Quant au récit lui-même, c’est bien entendu la relation d’un voyage, c’est-à-dire ce qu’il ne faut pas faire si l’on en croit Lévi-Strauss qui a dit qu’il convenait de haïr les voyages et les explorateurs (il avait tort pour les voyages, mais il était casanier, il avait raison pour les explorateurs, parce qu’ils apportent le progrès à ceux qui n’en ont que faire), mais derrière son journal de bord méticuleux, allègre, remuant, Charlotte Billard donne à voir entre les lignes la manière dont fonctionne la jeunesse actuelle, j’entends sa manière de vivre ensemble, de composer, de se chamailler, de se réconcilier, d’avoir des bouffées d’enthousiasme, de se lover dans une discrète atmosphère de sentimentalité amoureuse aussi changeante que le temps, avec face aux aléas de la vie quotidienne une indifférence de canard sur lequel l’eau glisse (tempêtes, spi déchiré, tentative d’escroquerie d’une partenaire brésilienne cherchant à distance à partir avec la caisse, agression physique chilienne, lourdes menaces péruviennes, on s’en remet), et en plus le souverain naturel avec lequel tout le monde jongle avec l’informatique (il en faut de nos jours aussi bien pour faire des films que pour tracer sa route), s’emparant de logiciels inconnus un peu comme les tout petits enfants s’emparent d’un livre à colorier et le barbouillent irrémédiablement.
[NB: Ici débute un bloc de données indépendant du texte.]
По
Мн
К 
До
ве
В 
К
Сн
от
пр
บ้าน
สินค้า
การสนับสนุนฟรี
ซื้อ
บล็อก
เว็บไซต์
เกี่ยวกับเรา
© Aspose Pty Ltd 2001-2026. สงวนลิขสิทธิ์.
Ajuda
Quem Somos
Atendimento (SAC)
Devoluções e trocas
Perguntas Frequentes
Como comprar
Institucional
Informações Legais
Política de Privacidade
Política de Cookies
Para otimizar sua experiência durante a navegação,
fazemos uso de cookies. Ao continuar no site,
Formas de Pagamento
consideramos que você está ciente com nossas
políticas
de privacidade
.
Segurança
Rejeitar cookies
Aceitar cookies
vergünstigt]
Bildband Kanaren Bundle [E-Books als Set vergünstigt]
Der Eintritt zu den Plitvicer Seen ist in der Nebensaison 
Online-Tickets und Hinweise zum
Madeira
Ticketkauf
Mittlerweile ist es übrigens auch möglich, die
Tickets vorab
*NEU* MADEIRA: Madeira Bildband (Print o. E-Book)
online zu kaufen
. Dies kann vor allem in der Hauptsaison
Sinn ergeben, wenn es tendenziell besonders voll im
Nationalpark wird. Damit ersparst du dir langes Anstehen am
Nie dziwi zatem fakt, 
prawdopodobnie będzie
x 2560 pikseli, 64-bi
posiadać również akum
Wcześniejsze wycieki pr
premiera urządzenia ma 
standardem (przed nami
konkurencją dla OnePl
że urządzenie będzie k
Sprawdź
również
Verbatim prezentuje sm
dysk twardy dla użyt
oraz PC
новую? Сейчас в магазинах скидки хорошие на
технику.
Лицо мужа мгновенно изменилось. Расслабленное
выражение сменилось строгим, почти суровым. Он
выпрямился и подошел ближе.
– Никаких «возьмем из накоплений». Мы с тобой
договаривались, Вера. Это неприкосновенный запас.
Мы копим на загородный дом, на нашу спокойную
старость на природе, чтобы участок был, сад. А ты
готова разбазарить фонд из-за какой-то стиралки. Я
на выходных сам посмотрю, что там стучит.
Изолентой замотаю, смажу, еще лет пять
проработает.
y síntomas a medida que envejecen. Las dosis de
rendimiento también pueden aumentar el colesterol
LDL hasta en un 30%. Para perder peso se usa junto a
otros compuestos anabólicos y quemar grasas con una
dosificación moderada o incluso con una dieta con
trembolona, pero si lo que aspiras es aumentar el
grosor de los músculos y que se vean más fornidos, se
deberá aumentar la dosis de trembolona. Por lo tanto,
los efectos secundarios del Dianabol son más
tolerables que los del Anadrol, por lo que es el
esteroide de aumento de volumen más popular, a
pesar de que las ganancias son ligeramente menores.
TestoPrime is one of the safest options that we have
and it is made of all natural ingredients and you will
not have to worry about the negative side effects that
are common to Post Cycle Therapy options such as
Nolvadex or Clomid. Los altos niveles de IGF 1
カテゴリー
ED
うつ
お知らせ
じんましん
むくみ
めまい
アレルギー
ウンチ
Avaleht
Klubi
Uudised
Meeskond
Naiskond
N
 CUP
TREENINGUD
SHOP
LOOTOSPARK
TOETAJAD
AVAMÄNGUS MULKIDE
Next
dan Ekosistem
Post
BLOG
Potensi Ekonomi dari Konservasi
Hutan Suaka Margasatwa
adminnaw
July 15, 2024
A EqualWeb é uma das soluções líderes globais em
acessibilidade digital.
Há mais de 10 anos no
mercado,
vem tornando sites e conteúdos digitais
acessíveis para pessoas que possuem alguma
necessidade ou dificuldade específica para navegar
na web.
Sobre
Je veux dire par là que si les civilisations modernes se sortent de ce qui les attend, ce sera grâce à l’état d’esprit de ces générations-là, qui ont leurs limites, leurs ignorances, leurs angoisses mais, à la différence des précédentes, sont suffisamment libres d’idéologies (enfin, disons plutôt de systèmes de pensée) pour s’emparer efficacement des outils qui leur seront légués et inventer plutôt que répliquer.

Des tentacules culturels lancés de port en port, nous ne saurons pas grand-chose, et c’est peut-être aussi bien.

De l’auteur en tant que personne, nous ne saurons pratiquement rien, sinon qu’il s’agit d’une jeune fille, avec la charge de magie noire et de lumière qu’implique cet état transitoire, et c’est très bien ainsi, surtout en ces temps où l’impudeur littéraire fait des ravages.

Enfin, une relation de voyage sans une once de folklore ou de « pittoresque », il fallait le faire, comme on dit. Depuis la collection Petite Planètede Chris Marker au Seuil, ce miracle-là, l’empathie qui va à la rencontre des peuples plutôt que le tourisme qui les nie, ne s’était pas beaucoup reproduit.